Os jovens que moram na capital baiana, com idade entre 16 e 25 anos, são os mais acometidos pela Papillomavirus humano, ou apenas HPV. Segundo estudo realizado pelo Ministério da Saúde, a infecção ocorre em mais de 70% desse público em Salvador.
Chefe do setor de DST/Aids da cidade, Daniela Cardoso explica os motivos da alta incidência da doença, que ainda não é de notificação obrigatória e, por isso, os profissionais de saúde não são obrigados a notificar sua ocorrência nos sistemas de informação.
“Isso dificulta os dados para nós, né? Então, os dados que nós temos são estimativas do Ministério da Saúde e são dados de pesquisas específicas que foram realizadas nas capitais dos estados do Brasil. Então, a gente tem uma pesquisa, já pelas estimativas do Ministério da Saúde, que Salvador é uma cidade que tem um índice alto de contaminação. Principalmente entre jovens na faixa etária de 16 a 25 anos, e a gente tem uma pesquisa recente em que 71,9% dessa população jovem estaria contaminada com o vírus do HPV”, disse.

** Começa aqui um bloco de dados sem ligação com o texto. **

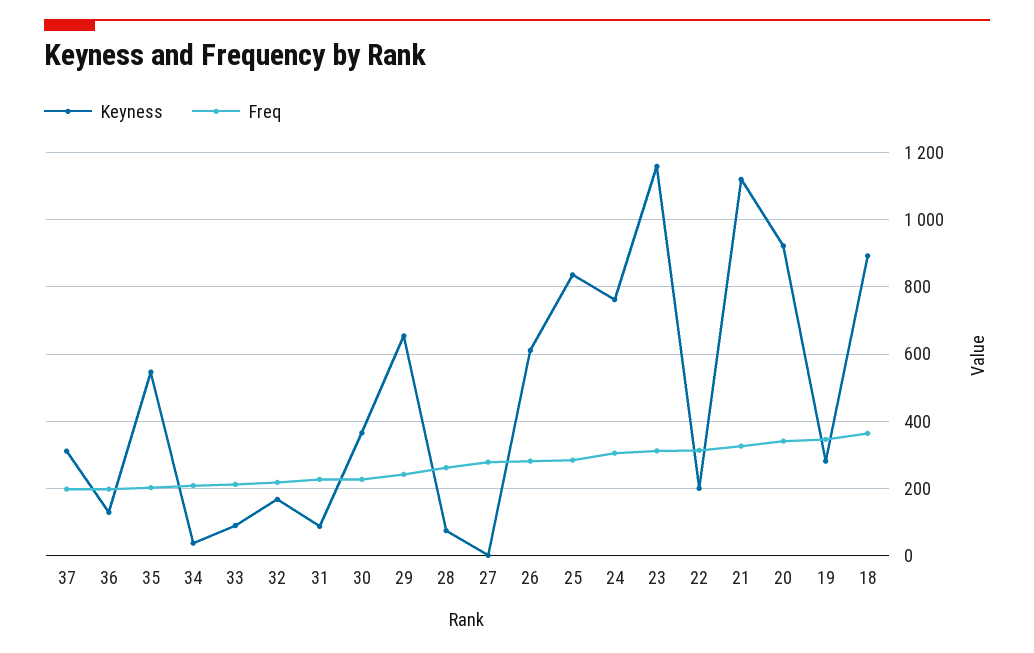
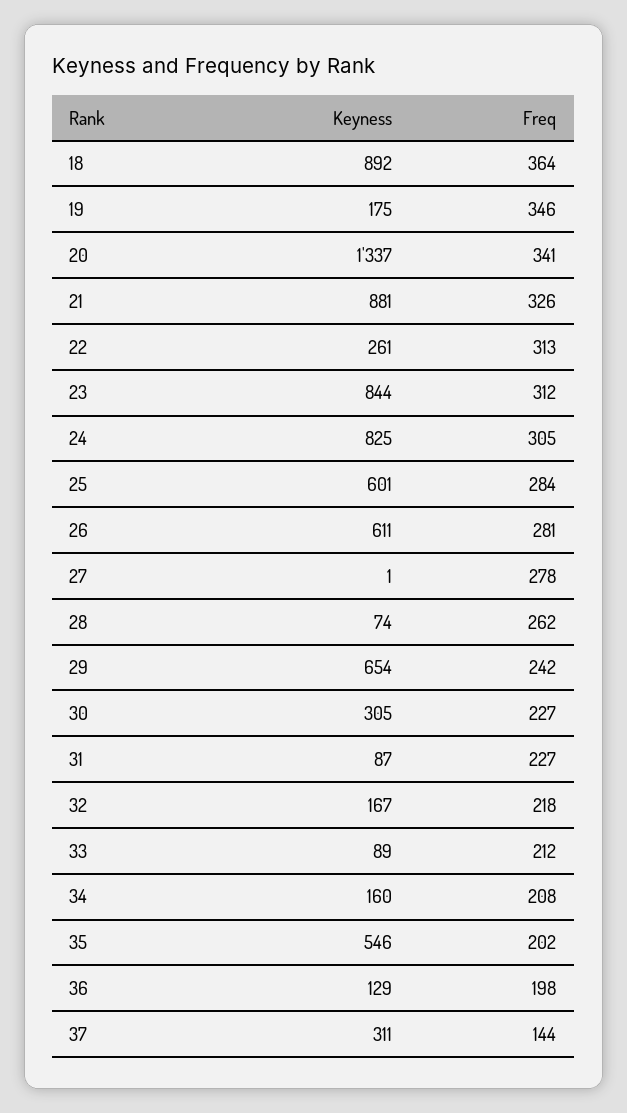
Freq, 37: 200 -> 144
Keyness, 34: 40 -> 160
Keyness, 30: 360 -> 305
Keyness, 25: 840 -> 601
Keyness, 24: 760 -> 825
Keyness, 23: 1160 -> 844
Keyness, 22: 200 -> 261
Keyness, 21: 1120 -> 881
Keyness, 20: 920 -> 1337
Keyness, 19: 280 -> 175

Quanto aos motivos destes altos níveis, Daniela aponta a resistência dos jovens à adoção de medidas de proteção, embora tenham muito acesso às informações disponíveis. Segundo ela, os profissionais da área, em Salvador, vêm buscando uma linguagem que os aproximem dos jovens como forma de fazê-los compreender a necessidade de proteção contra o HPV e outras infecções sexualmente transmissíveis.
Ela acredita que, com os tratamentos e medicações resolutivos à disposição, os jovens estão se sentindo protegidos, na certeza de que, se ficarem doentes, basta ir ao sistema de saúde e se tratar. A profissional acredita que há avanços, com mais distribuição de preservativos, mais realização de exames preventivos e maior nível de vacinação nas unidades de saúde.

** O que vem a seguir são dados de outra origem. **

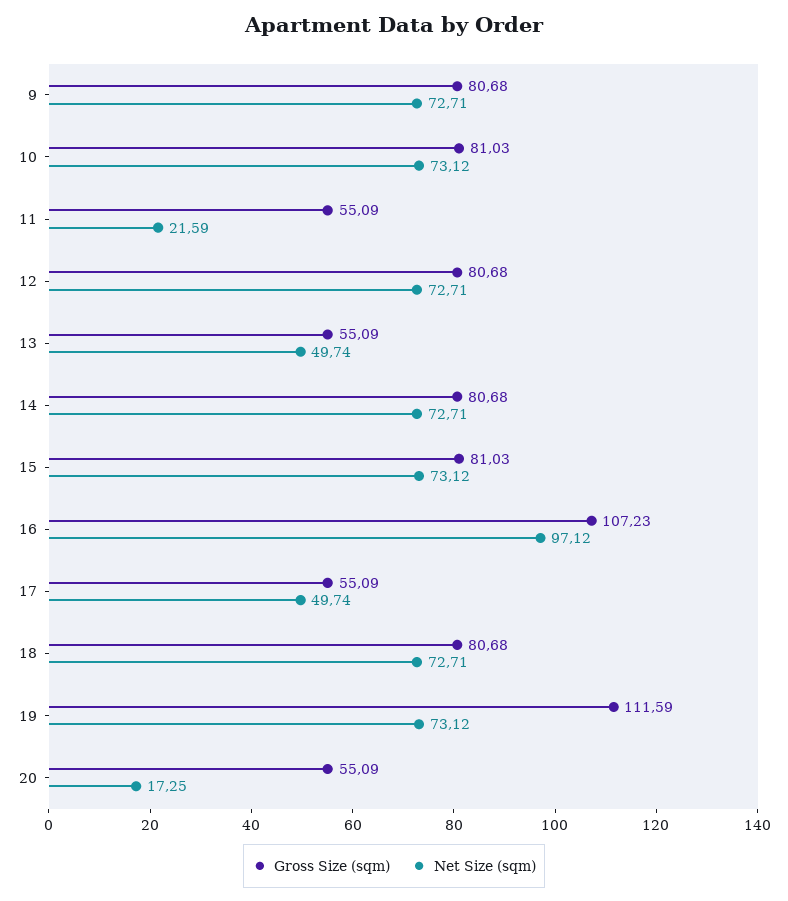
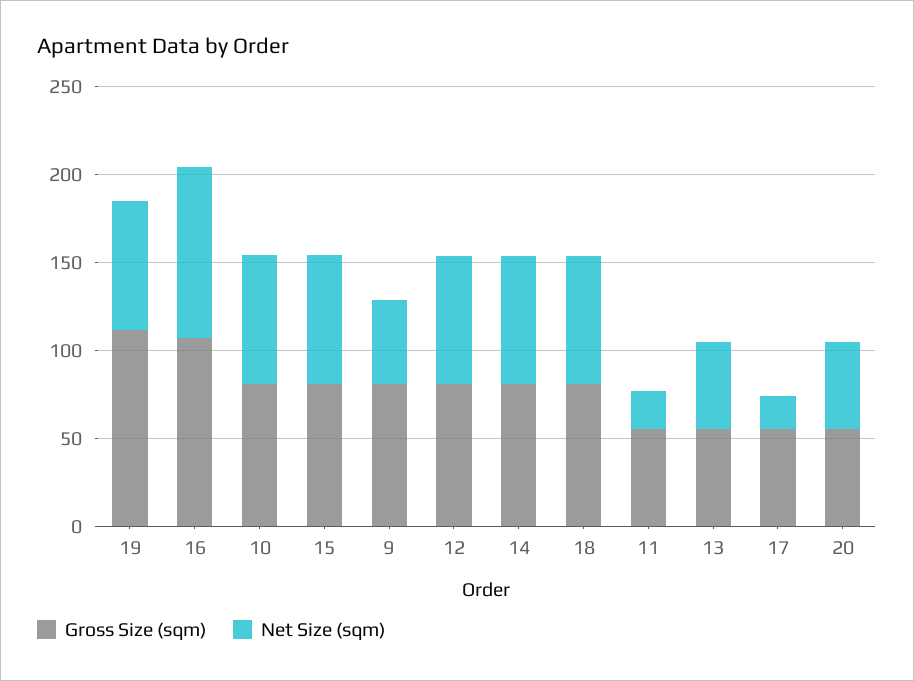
Net Size (sqm), 9: 72.71 -> 50
Net Size (sqm), 17: 49.74 -> 20
Net Size (sqm), 20: 17.25 -> 50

A baiana de Salvador, Vanessa, que preferiu não revelar o sobrenome, de 27 anos, tomou um susto aos 22 anos ao perceber verrugas na região genital. Ela conta que já havia sentido coceiras e que, passados alguns dias, percebeu as lesões. “Isso me deixou bastante assustada. Eu não sabia o que era, na época, eu não entendia. E foi quando eu fui ao médico e ele me confirmou que eu tinha pegado HPV”.

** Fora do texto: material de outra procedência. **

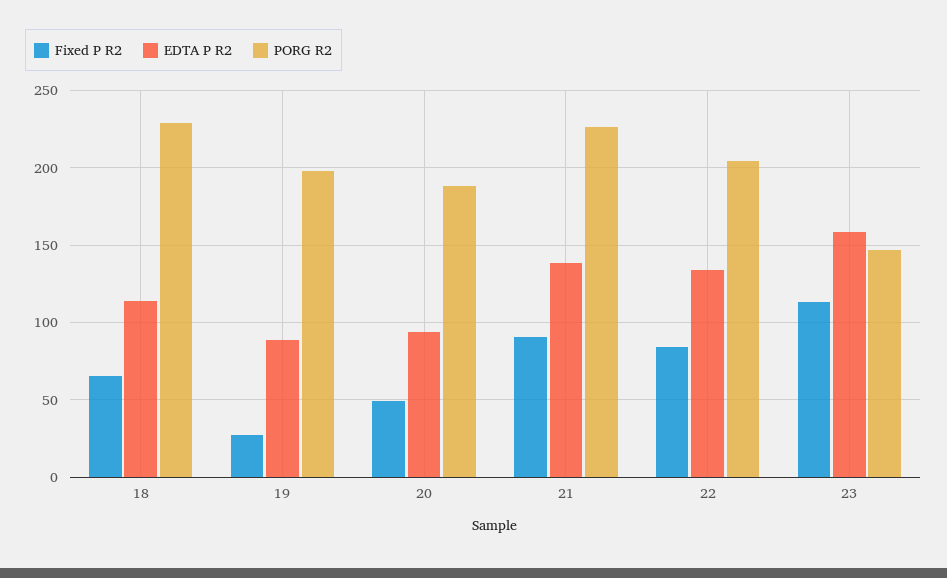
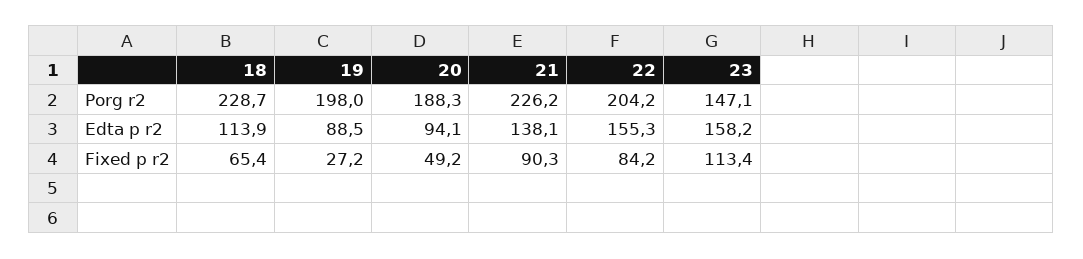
EDTA P R2, 22: 135 -> 155.3

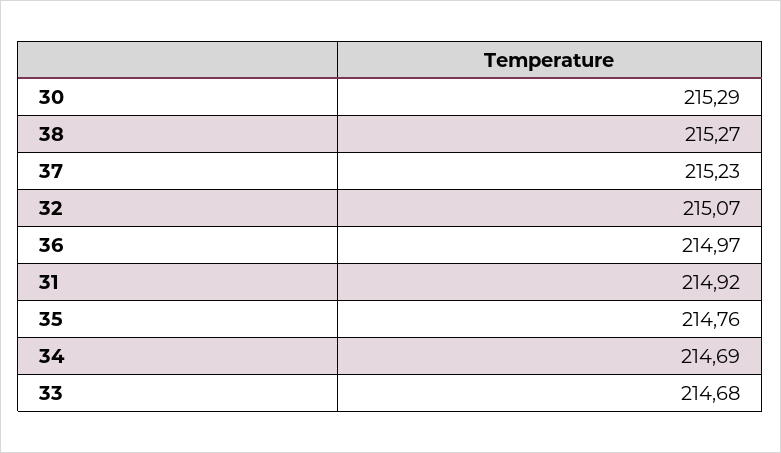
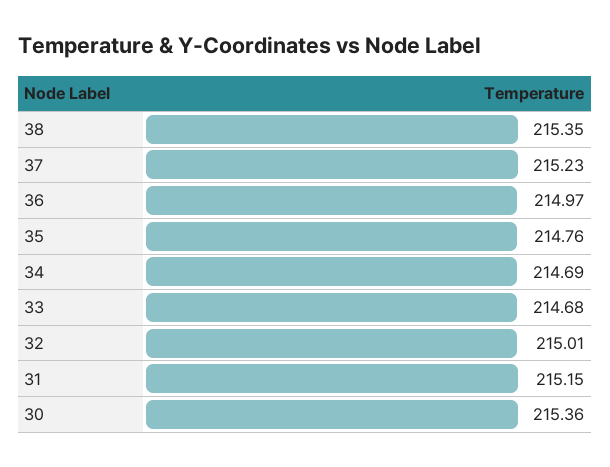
30: 215.29 -> 215.36
38: 215.27 -> 215.35
32: 215.07 -> 215.01
31: 214.92 -> 215.15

Vanessa conta que não houve agravamento ou doenças decorrentes do HPV, somente os sinais clássicos e algum desconforto com os procedimentos que foram necessários, como uma incisão para retirar verrugas e algumas sessões com ácido para retirar as que sugiram posteriormente. Ela conta que foi atendida, primeiramente, por um médico particular. Mas foi na unidade de saúde pública que ela se sentiu mais segura e bem tratada e teve esclarecidas todas as suas dúvidas a respeito da infecção que tanto lhe assustou à época. Com informações da Agência do Rádio.